Василий Дорофеевич мерил комнату большими, грузными шагами, размахивал руками и, не слушая спокойных ответов Банева, возбужденно говорил:
– Что задумали! А! И какие такие у вас права? Все равно все в моей правде живете. Только я-то сноровистее – вот и весь сказ. Не объясняй мне ничего. Все сам понимаю.
– Василий! – И, подойдя к своему другу, Банев крепко взял его руку повыше локтя. – Василий… А как Михайло, мужик наш куростровский, и всему нашему крестьянству, и роду твоему ломоносовскому на славу книгою надо всем, что есть, поднимется? – очень медленно, тихо и пристально глядя ему в глаза, говорил Банев. – А? Вдруг мужик на первое место наукой возьмет да и вывернет? А?
Василий Дорофеевич удивленно посмотрел на Банева.
– Как же это, чтоб мужик надо всем поднялся? – Он покачал головой. – Нет. В сказках про то услышишь только.
– А вот как да не в сказке сбудется?
Ломоносов
– Ха! – как будто обрадовался он. – Это ты раззадорить меня хочешь. Соблазнитель! И думаешь, что я, как дитя неразумное, сразу взял да и поверил? Нет, брат! Все равно Михайлу верну. У моего ему стоять! А то вот помру я, а добро, которое потом кровавым нажил, чужие придут да расхитят. Хватит забот Михайле и здесь. А то что придумали! Надо всем! Верну.

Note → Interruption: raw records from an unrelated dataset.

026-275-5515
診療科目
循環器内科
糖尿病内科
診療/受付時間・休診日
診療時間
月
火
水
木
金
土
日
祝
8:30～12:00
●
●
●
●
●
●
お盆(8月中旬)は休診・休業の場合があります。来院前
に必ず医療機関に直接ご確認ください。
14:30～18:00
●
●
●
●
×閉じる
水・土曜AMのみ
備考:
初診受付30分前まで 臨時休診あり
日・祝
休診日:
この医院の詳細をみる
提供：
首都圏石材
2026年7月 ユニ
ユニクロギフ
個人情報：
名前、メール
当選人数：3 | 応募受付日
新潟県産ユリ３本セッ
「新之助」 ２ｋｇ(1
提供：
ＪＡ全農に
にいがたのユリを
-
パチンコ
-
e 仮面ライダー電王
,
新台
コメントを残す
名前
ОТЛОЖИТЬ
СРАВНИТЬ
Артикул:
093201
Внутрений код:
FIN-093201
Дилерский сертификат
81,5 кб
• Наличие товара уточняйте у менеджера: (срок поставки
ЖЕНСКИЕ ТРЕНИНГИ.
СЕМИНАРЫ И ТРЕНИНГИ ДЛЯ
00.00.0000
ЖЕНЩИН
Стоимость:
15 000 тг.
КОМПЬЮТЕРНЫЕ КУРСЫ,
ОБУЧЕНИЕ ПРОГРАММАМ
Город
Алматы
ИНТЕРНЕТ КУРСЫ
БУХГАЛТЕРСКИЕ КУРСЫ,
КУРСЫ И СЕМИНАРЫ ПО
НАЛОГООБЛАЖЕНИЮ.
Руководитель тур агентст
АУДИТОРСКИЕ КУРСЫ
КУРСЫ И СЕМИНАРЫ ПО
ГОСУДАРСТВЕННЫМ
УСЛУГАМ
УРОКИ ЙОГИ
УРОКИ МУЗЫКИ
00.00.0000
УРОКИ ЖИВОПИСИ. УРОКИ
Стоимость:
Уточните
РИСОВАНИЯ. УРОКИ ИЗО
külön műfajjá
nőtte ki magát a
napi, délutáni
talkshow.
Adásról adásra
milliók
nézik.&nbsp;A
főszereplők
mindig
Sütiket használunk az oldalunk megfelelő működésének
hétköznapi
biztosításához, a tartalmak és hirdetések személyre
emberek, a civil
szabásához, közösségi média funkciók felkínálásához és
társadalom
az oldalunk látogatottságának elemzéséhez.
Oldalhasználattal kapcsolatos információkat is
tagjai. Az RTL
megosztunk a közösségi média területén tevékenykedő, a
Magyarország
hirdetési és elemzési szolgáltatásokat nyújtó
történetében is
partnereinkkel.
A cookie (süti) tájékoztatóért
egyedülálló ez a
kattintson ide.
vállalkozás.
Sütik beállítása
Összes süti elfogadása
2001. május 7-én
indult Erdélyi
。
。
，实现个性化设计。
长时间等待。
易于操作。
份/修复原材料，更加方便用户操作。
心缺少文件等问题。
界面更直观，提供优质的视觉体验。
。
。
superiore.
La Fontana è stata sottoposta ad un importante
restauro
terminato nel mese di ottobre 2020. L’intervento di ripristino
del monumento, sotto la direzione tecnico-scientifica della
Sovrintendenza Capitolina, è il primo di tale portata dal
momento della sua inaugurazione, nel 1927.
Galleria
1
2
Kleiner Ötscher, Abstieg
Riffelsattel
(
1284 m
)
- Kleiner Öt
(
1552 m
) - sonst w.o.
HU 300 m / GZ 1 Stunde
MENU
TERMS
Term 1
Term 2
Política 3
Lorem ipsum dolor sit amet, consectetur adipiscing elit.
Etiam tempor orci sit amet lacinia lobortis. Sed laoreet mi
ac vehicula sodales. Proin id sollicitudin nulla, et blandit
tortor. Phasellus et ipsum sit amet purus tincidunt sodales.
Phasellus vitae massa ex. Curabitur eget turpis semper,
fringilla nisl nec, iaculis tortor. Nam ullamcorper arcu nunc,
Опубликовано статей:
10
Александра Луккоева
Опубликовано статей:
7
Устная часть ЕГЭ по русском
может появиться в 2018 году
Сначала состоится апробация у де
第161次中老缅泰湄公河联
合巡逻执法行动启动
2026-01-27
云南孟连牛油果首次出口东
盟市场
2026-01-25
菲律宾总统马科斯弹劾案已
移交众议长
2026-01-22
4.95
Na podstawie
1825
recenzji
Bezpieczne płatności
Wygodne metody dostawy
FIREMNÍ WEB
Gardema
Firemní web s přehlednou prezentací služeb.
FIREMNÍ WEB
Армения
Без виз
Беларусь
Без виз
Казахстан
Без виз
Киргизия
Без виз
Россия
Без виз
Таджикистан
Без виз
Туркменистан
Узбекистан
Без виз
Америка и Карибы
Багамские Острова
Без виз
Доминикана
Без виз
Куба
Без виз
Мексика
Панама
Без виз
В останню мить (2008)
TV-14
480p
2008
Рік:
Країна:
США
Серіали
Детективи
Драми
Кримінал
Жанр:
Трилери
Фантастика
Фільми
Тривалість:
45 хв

– Почему раньше не вернул?
– Хотел… Метель… Не нагнал.
– А ежели бы не метель?
– Кончится метель – нагоню.
Банев валко пошел к маленькому слюдяному окошку, закрытому занавеской.
– Смотри-ка, Василий, – сказал он, отодвигая занавеску.
Василий Дорофеевич не заметил, что метель уже кончилась. Сейчас с неба смотрели чистые, светлые звезды, и их зеленый свет сиял на утихшем и легшем на землю снегу.
Как раз в это время Михайло выходил к Матигорам, на прямую Московскую дорогу. Отсюда, с возвышения, он в последний раз посмотрел на свою родную деревню.
– Ну? Пойдешь? – спросил Банев.
Василий Дорофеевич подошел к окну, уперся широко разведенными руками в стену, придвинулся к оконнице, стал смотреть. Смотрел долго и молча. Потом отошел, сел, сгорбился. Вдруг, поглядев с вызовом на Банева, он хитро сказал:
– Ты что же, Иван, все вроде в западню меня ловишь? Напрасно! Эх, напрасно! Ха-ха-ха! И на какую приманку? На гордыню. Да знаешь ли ты, что над гордыней разум поверх должен быть? А? А без него она вроде как парус в море без руля.
Ломоносов еще хлебнул браги.
– Мужик! Надо всем! Где слыхано? Михайлу нагоню. Понял? Не сейчас же только. Далеко не уйдет. Рассветет – тогда.
Но ни тогда, когда рассвело и больше уже не поднимался над дорогами беспокойный снежный вихрь, ни позже, в морозные ясные дни, не настиг в пути своего сына Василий Дорофеевич Ломоносов.
Всякие мысли шли ему в голову, когда он собирался идти вдогонку за сыном, – собирался, но так и не пошел. Что же остановило его?
Казалось ему и так: минет месяц, другой, третий – и поймет Михайло, как круты для мужика дороги там, куда он ушел, поймет – и вернется обратно, в насиженное и устроенное гнездо. И не лучше ли потому оставить его в покое? Пусть сам испытает, чтоб по своей воле для него все решилось.
Это, что ли, остановило Василия Дорофеевича?
Другую же мысль он упорно старался от себя отогнать.
Придумал же Банев! На гордость всему ломоносовскому роду возвысится Михайло, его, Василия Ломоносова, сын! Он настойчиво отстранял эту мысль, а она все возвращалась и возвращалась, как будто и в самом деле взяла над ним власть.
Это ли остановило его? И понял ли Василий Дорофеевич разницу между гордыней и смелостью, перед которой разум открывает далекий путь?
Почему же все-таки ни в ту зиму, ни позже не попытался вернуть домой сына Василий Ломоносов?